The current economic environment, plagued by the oil price war between Saudi Arabia and Russia and the Covid-19 pandemic, may impact the schedule for sanctioning Sempra Energy’s second U.S. liquefied natural gas (LNG) export project east of Houston.
During an investor day earlier this month, Sempra President Justin Bird said the company remains confident in the long-term value of the Port Arthur LNG project, but “in the current economic environment, it’s important to really reiterate to our investors that we make capital decisions based upon our views of long-term fundamentals and importantly, supported by long-term contracts with creditworthy counterparties.”
Sempra originally targeted the third quarter for reaching a final investment decision (FID) on the 13.5 million metric tons/year terminal under development east of Houston. The company has tentative supply and equity investment deals with an affiliate of Saudi Arabian Oil Co., aka Saudi Aramco, and an agreement to supply Polish Oil & Gas Co. Management continues to market the remaining volumes.
Earlier this month, Sempra signed a $8.9 billion fixed-price turnkey engineering, procurement and construction contract with Bechtel Corp., with site work underway to relocate existing infrastructure. However, “the market and demand from our customers will determine the timing of this project,” said COO Lisa Glatch.
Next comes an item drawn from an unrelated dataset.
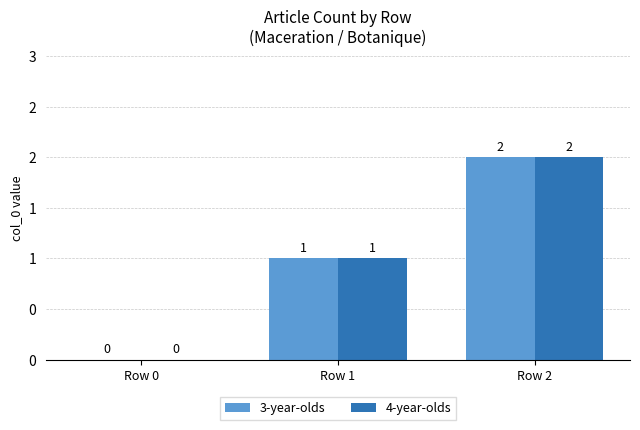

What is the total value across all series at Row 1?

2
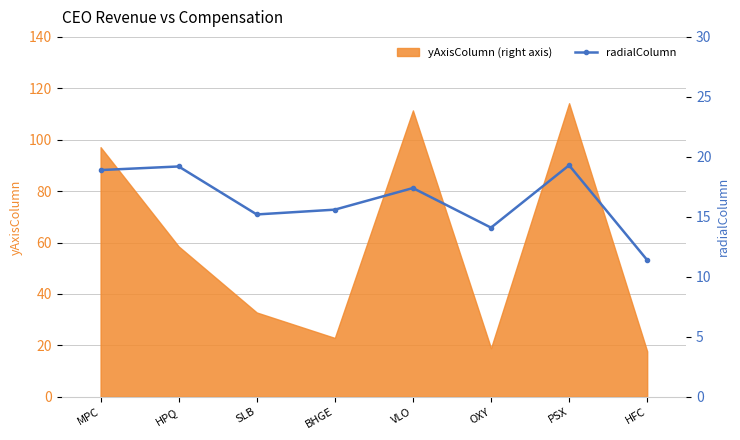

Which label corresponds to the largest value in the chart?

PSX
Sempra also is developing the Energía Costa Azul (ECA) LNG export project in Mexico’s Baja California, which management said would go ahead as planned, but it pushed back the FID into the second quarter.
Citing the likelihood that fewer North American LNG projects would move forward given the economic climate, Glatch said ECA’s particular advantage lies with the geography of the project, while Port Arthur’s advantage is the “sheer scale expansion opportunity, up to eight LNG trains with the potential to become among the top few LNG mega projects in the world.
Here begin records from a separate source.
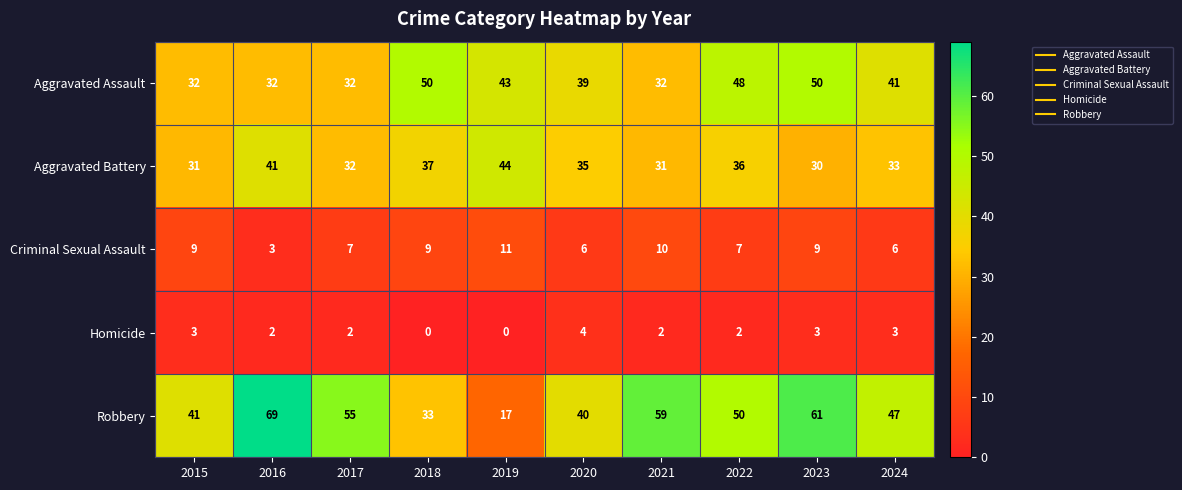

At 2016, list the series in order from largest to smallest.

Robbery, Aggravated Battery, Aggravated Assault, Criminal Sexual Assault, Homicide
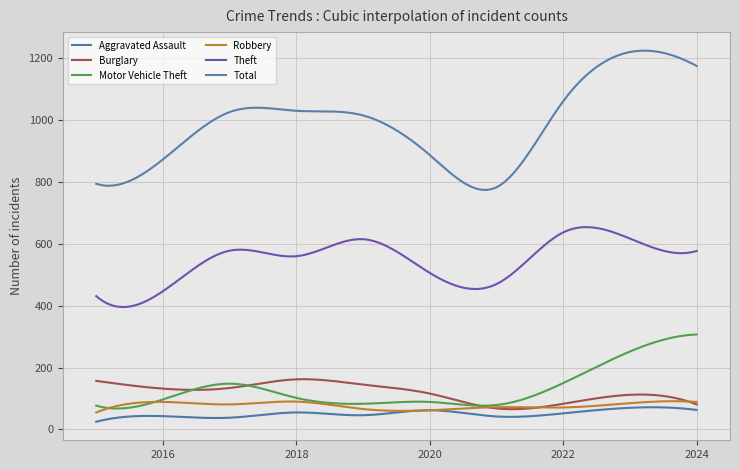

Reading left to right, extract all data points from this chart.

Aggravated Assault: 25	43	38	55	46	62	42	52	70	63
Burglary: 157	132	134	162	145	116	68	83	112	81
Motor Vehicle Theft: 77	97	148	102	83	89	79	150	252	307
Robbery: 55	89	81	90	66	62	72	71	85	89
Theft: 431	447	578	560	615	506	470	637	617	577
Total: 794	873	1026	1030	1015	887	783	1061	1220	1175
“Those projects are great examples of how we seek to maximize shareholder value by doing the right projects and doing them right. With intention, Sempra LNG takes what we learn on each project, and we use that experience to optimize and improve marketing, development, design and construction, financing and operation across the portfolio. That’s the Sempra LNG way.”
Sempra’s Cameron LNG terminal in Hackberry, LA, is nearing completion of the first phase of the project, with the first two production units in operation and construction of the third train on track for commercial operations in the third quarter. So far, 47 cargoes have been shipped and delivered to world markets.
As Trains 1 and 2 throughput has been demonstrated above design capacity, Glatch said commercial operations and other logistics also have gone well, enabling Cameron LNG to optimize efforts, “such as the use of innovative technologies like artificial intelligence and digitization; initiatives to enhance efficiency and lower operations and maintenance costs that enhances customer value; and evaluating an initiative to further benefit the environment through carbon capture and storage.”
The planned startup of Cameron Train 3 may coincide with slightly higher prices. Goldman Sachs analysts raised their 2Q2020 price projections for overseas gas, with Dutch Title Transfer Facility, aka TTF, prices 25 cents higher at $2.50, and Japan Korea Marker (JKM) gas prices 30 cents higher to an average price of $2.40.
If gas and oil were to be shut in during 2Q2020, Goldman analysts said there would be upside risk to a $1.75/MMBtu price forecast for 3Q2020. For now, that price remains intact.